__Source texts of formatted documents__:
╭──

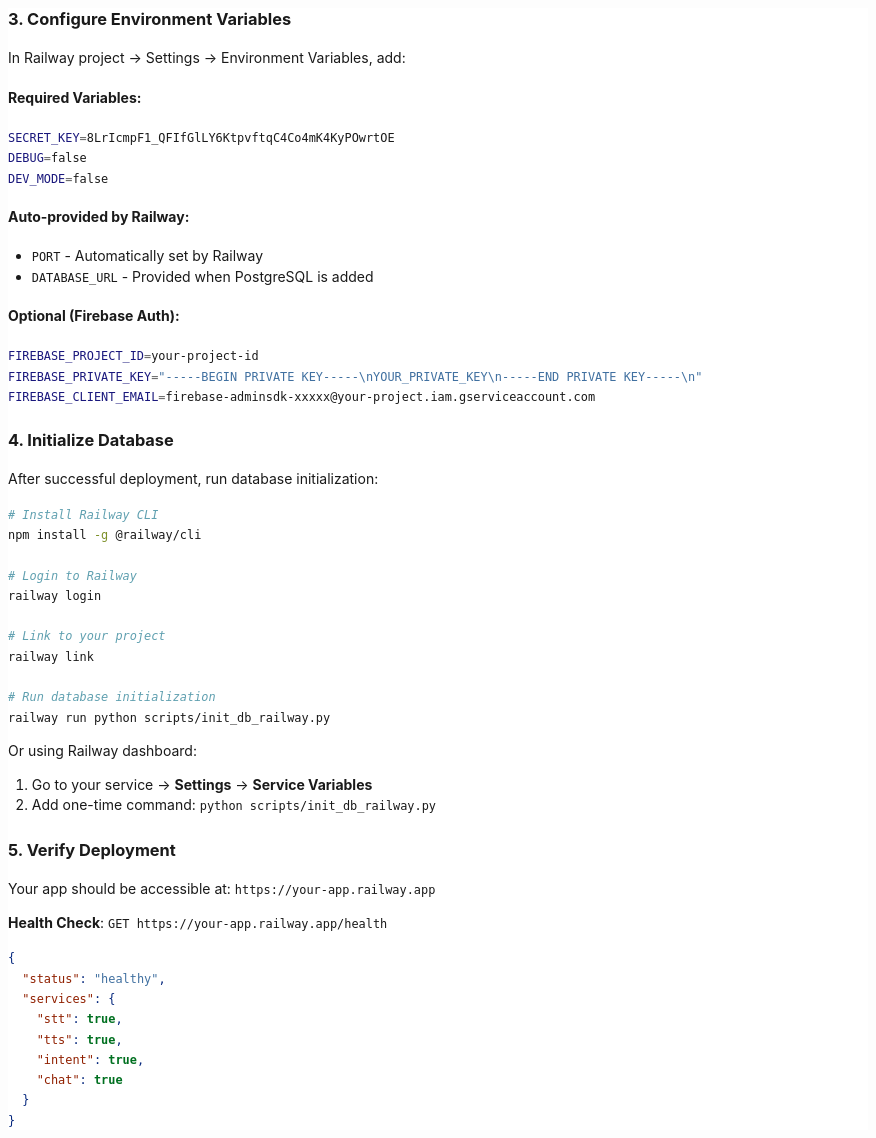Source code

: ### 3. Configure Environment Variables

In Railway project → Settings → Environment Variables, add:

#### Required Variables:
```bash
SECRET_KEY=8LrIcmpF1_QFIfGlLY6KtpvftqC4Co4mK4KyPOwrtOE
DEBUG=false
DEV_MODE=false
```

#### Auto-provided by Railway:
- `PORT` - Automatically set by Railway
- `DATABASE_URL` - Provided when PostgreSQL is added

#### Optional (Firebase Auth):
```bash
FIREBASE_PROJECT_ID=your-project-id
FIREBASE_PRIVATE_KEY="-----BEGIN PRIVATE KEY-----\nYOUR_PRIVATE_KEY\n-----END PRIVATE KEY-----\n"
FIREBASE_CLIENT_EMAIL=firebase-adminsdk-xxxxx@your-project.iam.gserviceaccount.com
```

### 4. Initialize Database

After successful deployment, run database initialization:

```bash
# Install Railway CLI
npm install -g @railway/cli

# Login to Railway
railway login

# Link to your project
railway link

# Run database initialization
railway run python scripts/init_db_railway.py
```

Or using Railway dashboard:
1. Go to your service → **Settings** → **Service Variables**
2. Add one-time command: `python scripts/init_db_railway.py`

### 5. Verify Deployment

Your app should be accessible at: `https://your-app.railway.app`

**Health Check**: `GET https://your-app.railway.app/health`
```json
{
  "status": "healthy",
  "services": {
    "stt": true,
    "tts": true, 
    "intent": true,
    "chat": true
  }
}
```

╰──

__How to complete this task__: A verbatim copy of the entries, stripped of pictures, should be produced.

__Task result__:
Source code

: ### 3. Configure Environment Variables

In Railway project → Settings → Environment Variables, add:

#### Required Variables:
```bash
SECRET_KEY=8LrIcmpF1_QFIfGlLY6KtpvftqC4Co4mK4KyPOwrtOE
DEBUG=false
DEV_MODE=false
```

#### Auto-provided by Railway:
- `PORT` - Automatically set by Railway
- `DATABASE_URL` - Provided when PostgreSQL is added

#### Optional (Firebase Auth):
```bash
FIREBASE_PROJECT_ID=your-project-id
FIREBASE_PRIVATE_KEY="-----BEGIN PRIVATE KEY-----\nYOUR_PRIVATE_KEY\n-----END PRIVATE KEY-----\n"
FIREBASE_CLIENT_EMAIL=firebase-adminsdk-xxxxx@your-project.iam.gserviceaccount.com
```

### 4. Initialize Database

After successful deployment, run database initialization:

```bash
# Install Railway CLI
npm install -g @railway/cli

# Login to Railway
railway login

# Link to your project
railway link

# Run database initialization
railway run python scripts/init_db_railway.py
```

Or using Railway dashboard:
1. Go to your service → **Settings** → **Service Variables**
2. Add one-time command: `python scripts/init_db_railway.py`

### 5. Verify Deployment

Your app should be accessible at: `https://your-app.railway.app`

**Health Check**: `GET https://your-app.railway.app/health`
```json
{
  "status": "healthy",
  "services": {
    "stt": true,
    "tts": true, 
    "intent": true,
    "chat": true
  }
}
```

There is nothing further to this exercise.